Paul Barratt AO, Chair, Australia21
Image by David Veksler
As the various jurisdictions that make up our Commonwealth of Australia begin to take incremental steps to reduce the level to which their residents are subjected to “lockdown”, some of our political leaders continue to speak optimistically of the economy returning to “normal”, after a period of “hibernation”, but there is good reason to believe that the second-order effects of the COVID-19 are so profound that it is difficult to see life ever returning to the world we knew before the virus struck.
Consider the following:
Hundreds of thousands of people have lost their jobs and it remains to be seen how many businesses will fold
For many Australians the impacts of COVID-19 represent a third blow on top of the effects of protracted drought and the disastrous bushfires of the spring and summer
Some important sectors, notably the universities and the arts have been left to sink or swim
Our borders are closed and likely to remain so for a long time precisely because of what has been achieved in combating the virus. This means the outlook for the tourism industry and for international education, two major sectors of the economy, is bleak. Likewise for those sectors which rely on backpacker labour or other temporary international labour.
Immigration, a major driver of economic growth, will collapse at least for the next year or two
The effects of reduced net immigration are expected to be compounded by a reduction in the birth rate
The collapse of international aviation has disrupted important inbound and outbound supply chains
The impact of COVID-19 on our major trading partners means that world trade will recover very slowly
Many countries will be reconsidering self-sufficiency issues in the light of their difficulties in obtaining essential supplies, with obvious implications for their commitment to free trade, and hence for patterns of trade
Because of the economic support measures to which the Government has rightly committed itself, a nation which already had extraordinarily high levels of household debt will emerge from this period with levels of public debt that are very high by Australian standards.

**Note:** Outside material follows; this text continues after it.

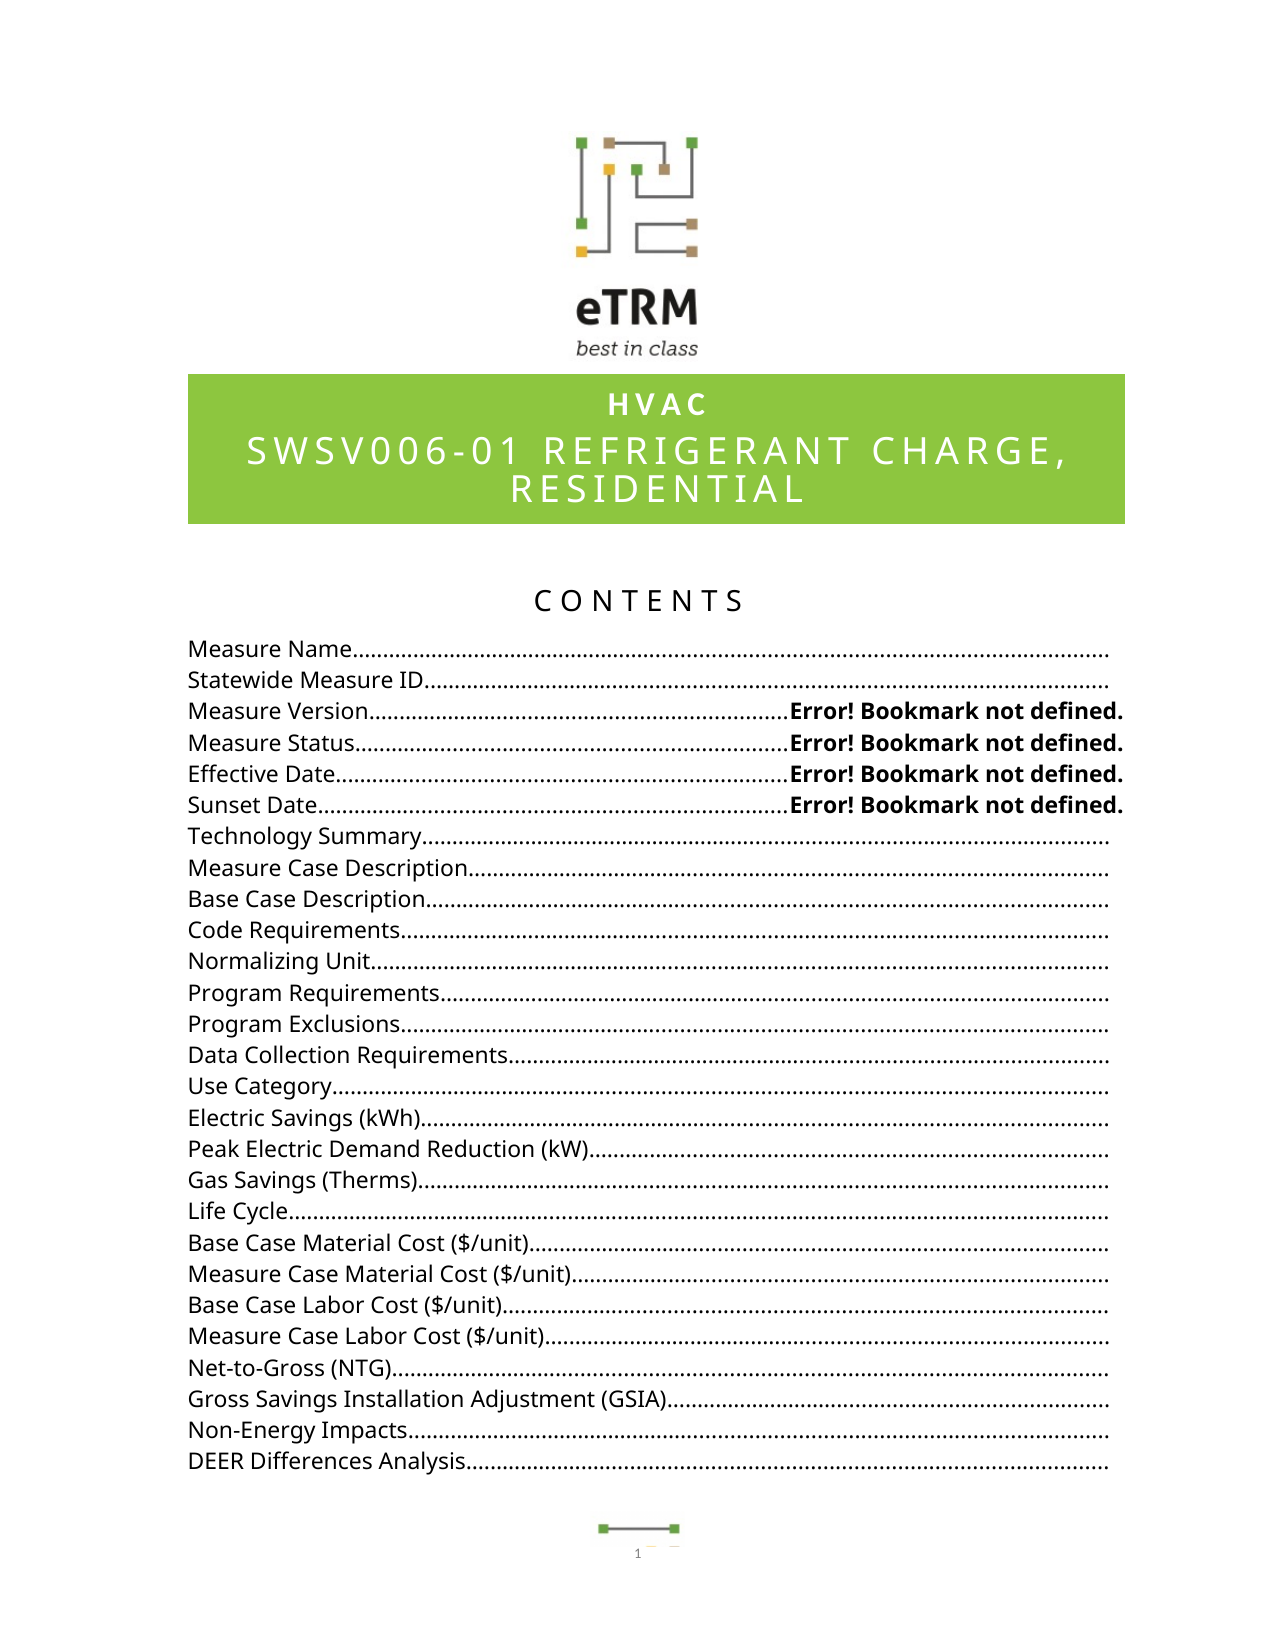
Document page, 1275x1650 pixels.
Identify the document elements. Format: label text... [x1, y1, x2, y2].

All of these factors make it very unlikely that the economy will “snap back” as the Prime Minister appears to contemplate. Furthermore, I would question whether we should want it to. Since its foundation in 2001 Australia21 has been researching and publishing on complex issues that are important to Australia’s future, always with a view to making Australia a better place. Accordingly, after the massive disruption we are experiencing, I would see the recovery phase as an opportunity to examine past policy settings critically and ask whether we want to continue with them. We should be asking, “What kind of Australia do we want?” before we set out on a long and expensive process of trying to recreate the Australia of December 2019.